+++ Exercise material +++

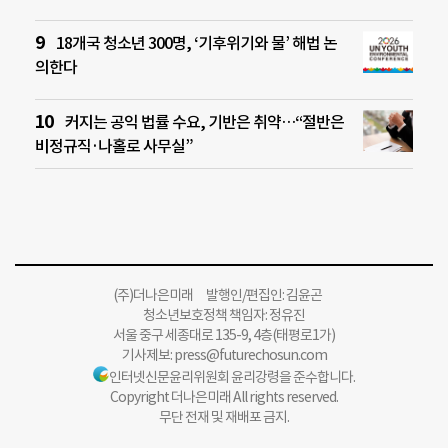
18개국 청소년 300명, ‘기후위기와 물’ 해법 논
의한다
커지는 공익 법률 수요, 기반은 취약…“절반은
비정규직·나홀로 사무실”
(주)더나은미래 발행인/편집인: 김윤곤
청소년보호정책 책임자: 정유진
서울 중구 세종대로 135-9, 4층(태평로1가)
기사제보:
press@futurechosun.com
인터넷신문윤리위원회 윤리강령을 준수합니다.
Copyright 더나은미래 All rights reserved.
무단 전재 및 재배포 금지.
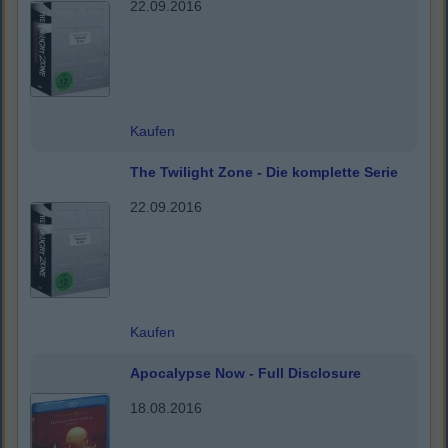
22.09.2016
Kaufen
The Twilight Zone - Die komplette Serie
22.09.2016
Kaufen
Apocalypse Now - Full Disclosure
18.08.2016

+++

* Try it *
Copy out every line of text in the material above word for word, leaving out the pictures.

* Written response *
18개국 청소년 300명, ‘기후위기와 물’ 해법 논
의한다
커지는 공익 법률 수요, 기반은 취약…“절반은
비정규직·나홀로 사무실”
(주)더나은미래 발행인/편집인: 김윤곤
청소년보호정책 책임자: 정유진
서울 중구 세종대로 135-9, 4층(태평로1가)
기사제보:
press@futurechosun.com
인터넷신문윤리위원회 윤리강령을 준수합니다.
Copyright 더나은미래 All rights reserved.
무단 전재 및 재배포 금지.
22.09.2016
Kaufen
The Twilight Zone - Die komplette Serie
22.09.2016
Kaufen
Apocalypse Now - Full Disclosure
18.08.2016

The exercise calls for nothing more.